● **To do**
1 - In the classical music recommendation thread, which piece does jhar26 suggest?
2 - Pick up the classical music recommendation thread from its last line and keep it going.

● **Provided text**
# Recommendations for a novice??



## JMS1002 (May 3, 2009)

Hello, and thanks in advance for any replies. I've never been much of a classical music guy, but have recently become somewhat addicted to Mozart's requiem and consider it essential workout/jogging music. I'm having some difficulty finding other pieces similar in style (powerful, inspirational, haunting). I'm fond of Beethoven's 9th. Any other suggestions would be greatly appreciated. 

Regards,

JMS
Cincinnati, OH


----------



## jhar26 (Jul 6, 2008)

Carl Orff's 'Carmina Burana.'


----------



## lemarquis (Mar 8, 2009)

Good choice in Mozart. Here's a decent list of suggestions for those getting started in classical music. It includes recommendations from the Baroque period up through the 20th century. Enjoy.


----------



## Tapkaara (Apr 18, 2006)

● **Dataset items**
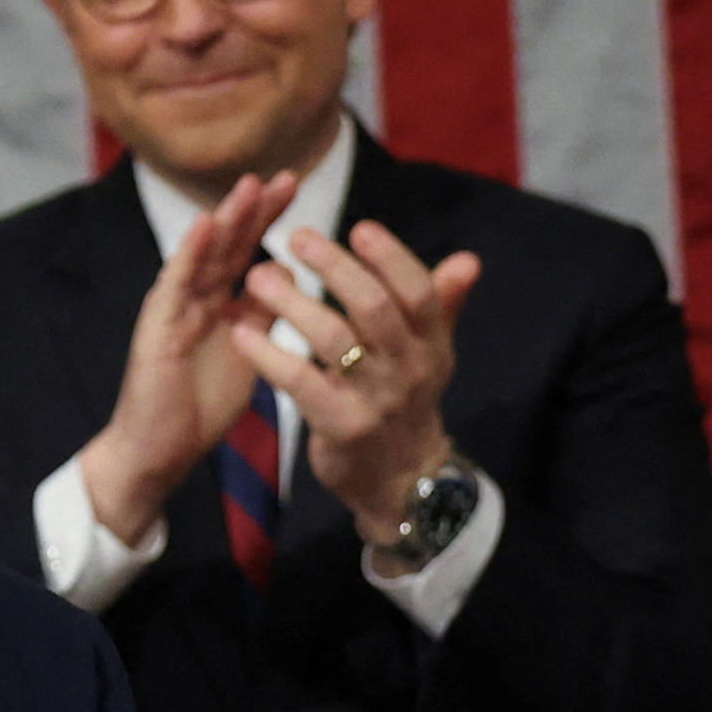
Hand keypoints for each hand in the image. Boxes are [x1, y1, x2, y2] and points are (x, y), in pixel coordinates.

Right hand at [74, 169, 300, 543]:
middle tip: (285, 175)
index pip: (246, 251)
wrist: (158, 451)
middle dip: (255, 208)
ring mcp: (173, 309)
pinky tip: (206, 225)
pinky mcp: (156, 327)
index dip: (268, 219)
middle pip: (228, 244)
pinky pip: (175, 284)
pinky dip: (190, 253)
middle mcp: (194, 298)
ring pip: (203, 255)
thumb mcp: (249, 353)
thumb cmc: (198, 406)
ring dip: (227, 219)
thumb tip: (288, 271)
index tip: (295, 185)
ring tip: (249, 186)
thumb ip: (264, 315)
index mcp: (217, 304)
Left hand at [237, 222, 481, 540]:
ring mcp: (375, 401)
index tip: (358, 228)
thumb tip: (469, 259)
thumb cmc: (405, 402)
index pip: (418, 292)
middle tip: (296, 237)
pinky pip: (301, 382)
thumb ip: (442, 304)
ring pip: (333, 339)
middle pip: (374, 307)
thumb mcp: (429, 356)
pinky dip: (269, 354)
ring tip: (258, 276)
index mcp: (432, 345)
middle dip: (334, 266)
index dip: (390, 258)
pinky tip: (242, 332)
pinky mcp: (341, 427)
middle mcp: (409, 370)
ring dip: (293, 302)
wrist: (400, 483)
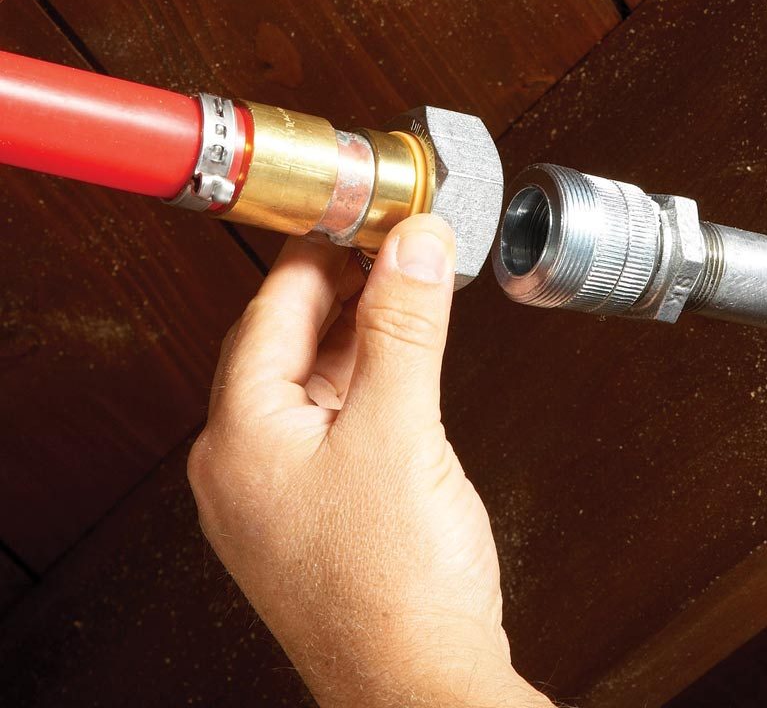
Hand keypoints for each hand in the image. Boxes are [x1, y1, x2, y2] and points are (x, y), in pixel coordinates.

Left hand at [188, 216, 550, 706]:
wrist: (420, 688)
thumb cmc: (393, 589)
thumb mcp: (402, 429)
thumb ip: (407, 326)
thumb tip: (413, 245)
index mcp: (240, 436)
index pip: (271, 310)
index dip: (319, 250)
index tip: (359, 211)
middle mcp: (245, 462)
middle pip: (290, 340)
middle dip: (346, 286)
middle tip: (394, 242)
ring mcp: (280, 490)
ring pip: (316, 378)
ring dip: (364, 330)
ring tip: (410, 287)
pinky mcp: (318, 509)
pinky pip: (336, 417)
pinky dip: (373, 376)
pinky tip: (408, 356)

---

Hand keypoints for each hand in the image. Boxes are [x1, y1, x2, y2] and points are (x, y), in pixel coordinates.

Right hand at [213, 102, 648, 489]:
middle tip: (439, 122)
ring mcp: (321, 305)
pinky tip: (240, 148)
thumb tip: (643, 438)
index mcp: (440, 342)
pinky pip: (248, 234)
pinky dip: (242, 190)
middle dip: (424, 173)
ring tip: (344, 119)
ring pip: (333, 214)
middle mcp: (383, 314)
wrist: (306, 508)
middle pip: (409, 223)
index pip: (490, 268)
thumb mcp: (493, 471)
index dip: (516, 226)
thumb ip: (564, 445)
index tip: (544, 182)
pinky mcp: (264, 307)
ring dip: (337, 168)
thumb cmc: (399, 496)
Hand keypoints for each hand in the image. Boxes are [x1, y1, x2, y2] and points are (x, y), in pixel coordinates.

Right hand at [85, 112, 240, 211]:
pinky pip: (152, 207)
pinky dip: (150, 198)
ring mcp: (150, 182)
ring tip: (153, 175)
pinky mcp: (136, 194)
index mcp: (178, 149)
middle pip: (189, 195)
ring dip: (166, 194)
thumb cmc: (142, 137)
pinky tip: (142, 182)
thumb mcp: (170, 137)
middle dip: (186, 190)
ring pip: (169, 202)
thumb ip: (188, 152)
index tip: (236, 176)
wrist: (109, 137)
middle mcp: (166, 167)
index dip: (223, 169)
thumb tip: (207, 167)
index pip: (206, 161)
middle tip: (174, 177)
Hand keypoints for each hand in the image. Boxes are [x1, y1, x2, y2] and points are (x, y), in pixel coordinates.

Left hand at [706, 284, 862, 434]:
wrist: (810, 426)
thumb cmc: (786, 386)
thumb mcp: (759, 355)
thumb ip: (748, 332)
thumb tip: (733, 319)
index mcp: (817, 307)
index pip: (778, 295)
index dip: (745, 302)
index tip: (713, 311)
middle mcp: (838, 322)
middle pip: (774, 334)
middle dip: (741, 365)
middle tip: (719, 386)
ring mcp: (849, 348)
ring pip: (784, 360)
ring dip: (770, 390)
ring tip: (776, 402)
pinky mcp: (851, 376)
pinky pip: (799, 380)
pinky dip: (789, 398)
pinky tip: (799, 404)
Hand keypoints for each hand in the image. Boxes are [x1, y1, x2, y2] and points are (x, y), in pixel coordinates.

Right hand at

● **Task results**
1 - Carl Orff's 'Carmina Burana.'

2 -
All you need is "Canon" by Pachelbel. The only classical work you will ever need or want to listen to.


----------



## Guest (May 5, 2009)

You jog to Mozarts requiem  in that case try Gabriel Faure's Requiem but be very careful it does pick up tempo in places, don't want you to over do it and have a heart attack.


----------



## Mirror Image (Apr 20, 2009)

Since you like Mozart's Requiem, I suggest checking out Beethoven's Symphony No. 9 first and go from there. I would also check out Berlioz's Requiem. You won't be disappointed.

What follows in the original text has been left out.